Task instructions: Using the listing, copy each whole line that features "middle".

Provided data:
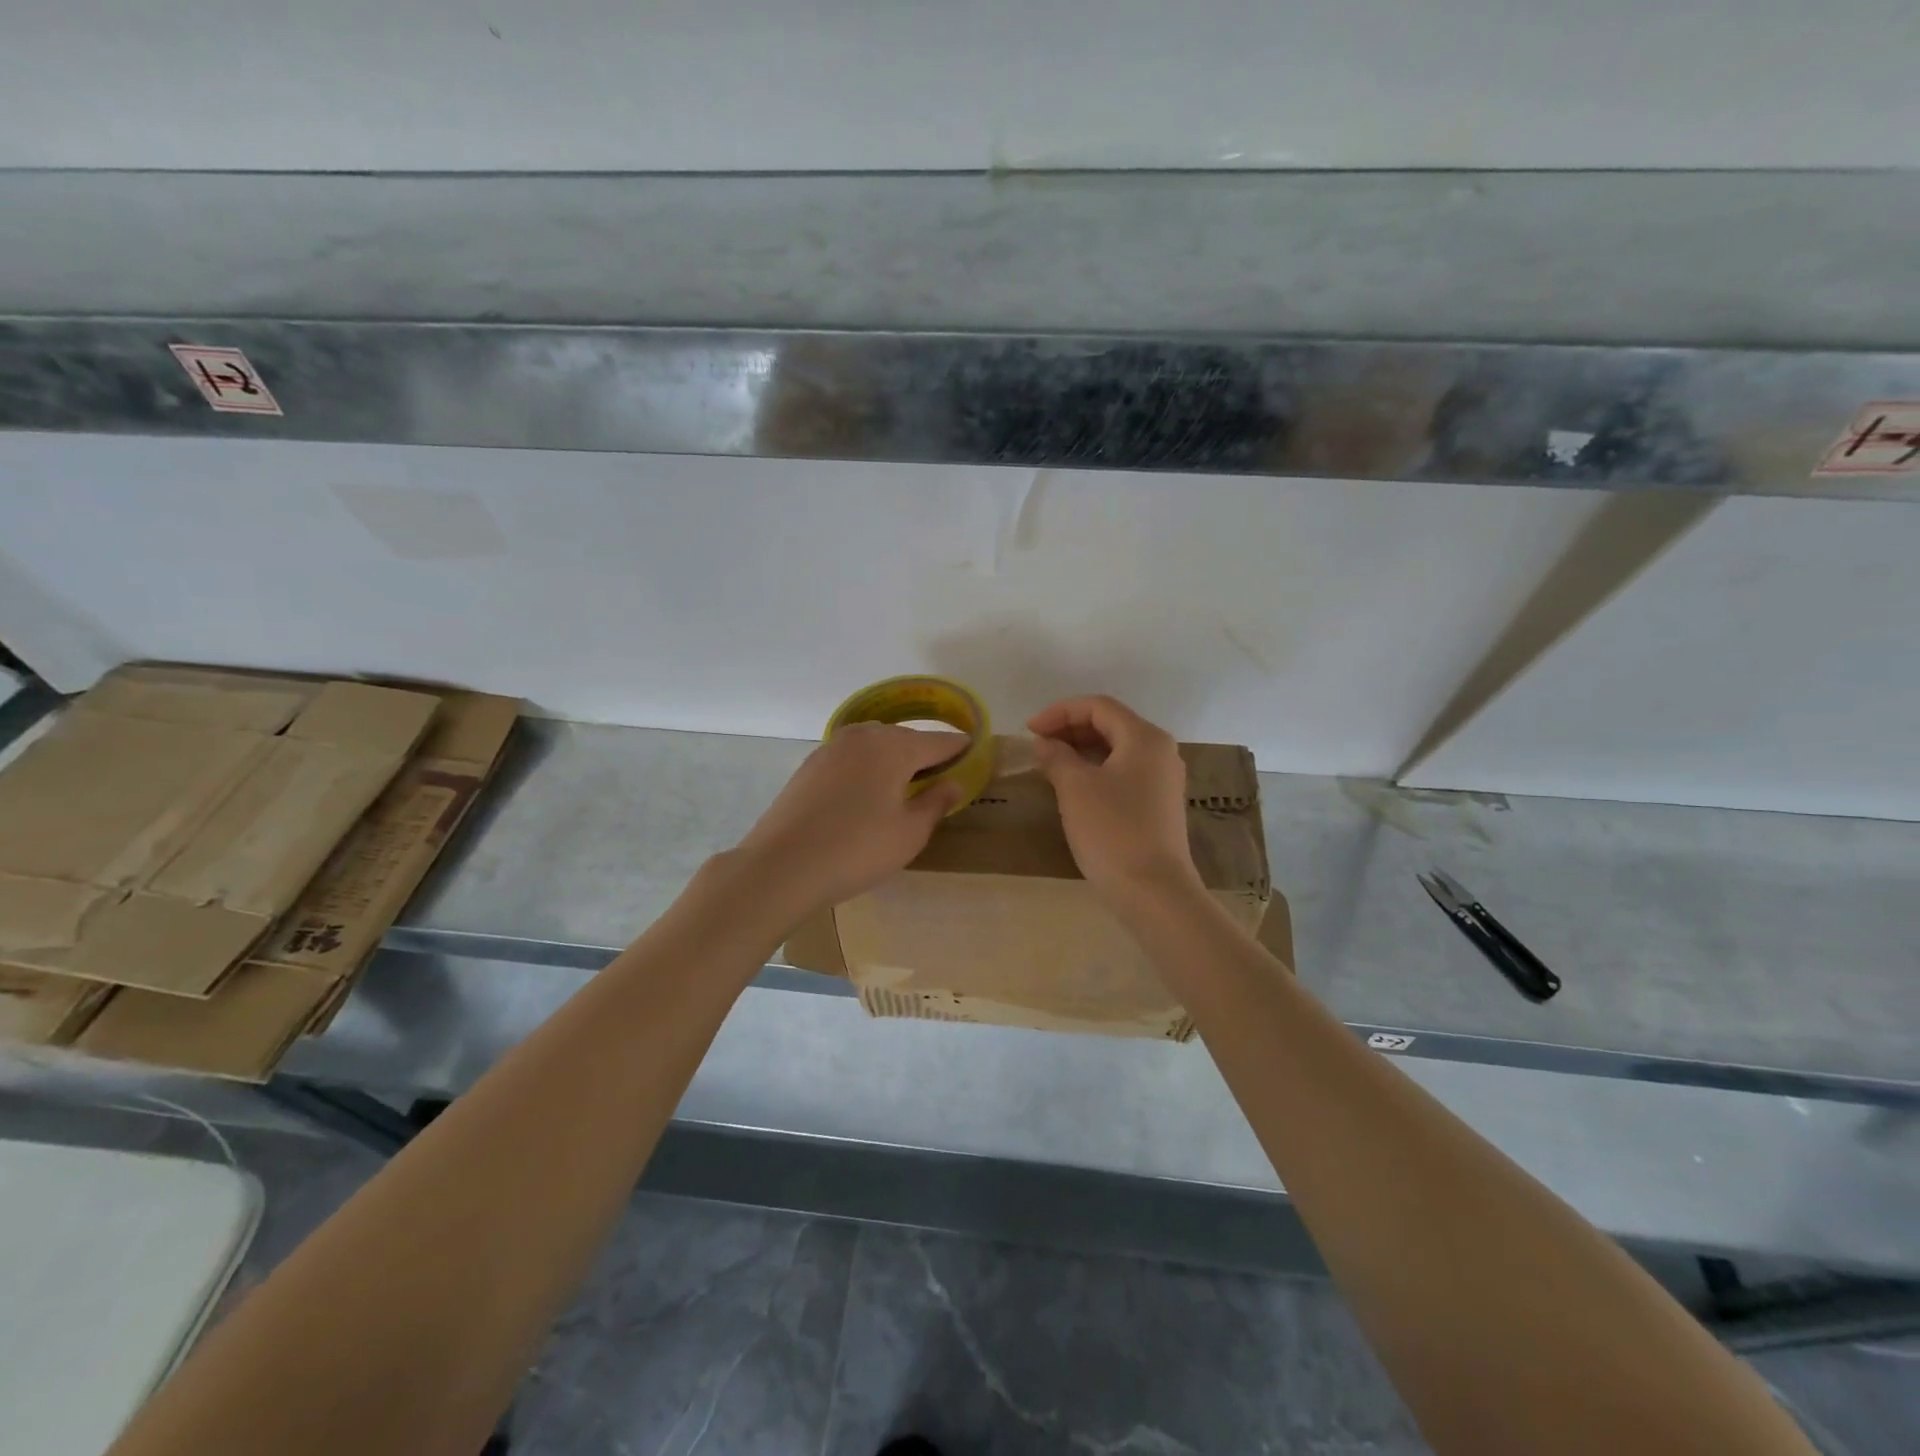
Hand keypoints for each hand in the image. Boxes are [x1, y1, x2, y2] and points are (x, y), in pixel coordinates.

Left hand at [731, 722, 967, 916]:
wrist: (782, 866)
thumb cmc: (857, 850)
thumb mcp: (910, 832)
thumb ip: (936, 802)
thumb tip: (953, 783)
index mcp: (894, 746)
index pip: (938, 742)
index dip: (959, 748)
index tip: (975, 752)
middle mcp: (863, 736)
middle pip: (904, 738)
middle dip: (924, 753)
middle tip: (940, 777)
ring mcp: (832, 748)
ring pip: (874, 745)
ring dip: (893, 759)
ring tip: (904, 786)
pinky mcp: (810, 765)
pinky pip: (851, 758)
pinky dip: (866, 768)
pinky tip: (866, 793)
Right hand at [1027, 695, 1200, 901]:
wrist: (1153, 891)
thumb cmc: (1112, 830)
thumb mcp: (1075, 788)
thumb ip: (1056, 757)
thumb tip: (1044, 744)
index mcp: (1144, 737)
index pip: (1098, 706)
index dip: (1059, 712)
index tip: (1029, 730)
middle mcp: (1160, 751)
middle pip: (1110, 724)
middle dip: (1070, 729)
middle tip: (1037, 746)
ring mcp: (1163, 779)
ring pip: (1117, 750)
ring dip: (1081, 750)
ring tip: (1049, 764)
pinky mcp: (1158, 804)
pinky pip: (1124, 772)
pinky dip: (1096, 770)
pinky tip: (1073, 787)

Solution to the exercise:
middle mcp: (863, 736)
middle pip: (904, 738)
middle dip: (924, 753)
middle tip: (940, 777)
middle mcp: (1160, 751)
middle pip: (1110, 724)
middle dip: (1070, 729)
middle tip: (1037, 746)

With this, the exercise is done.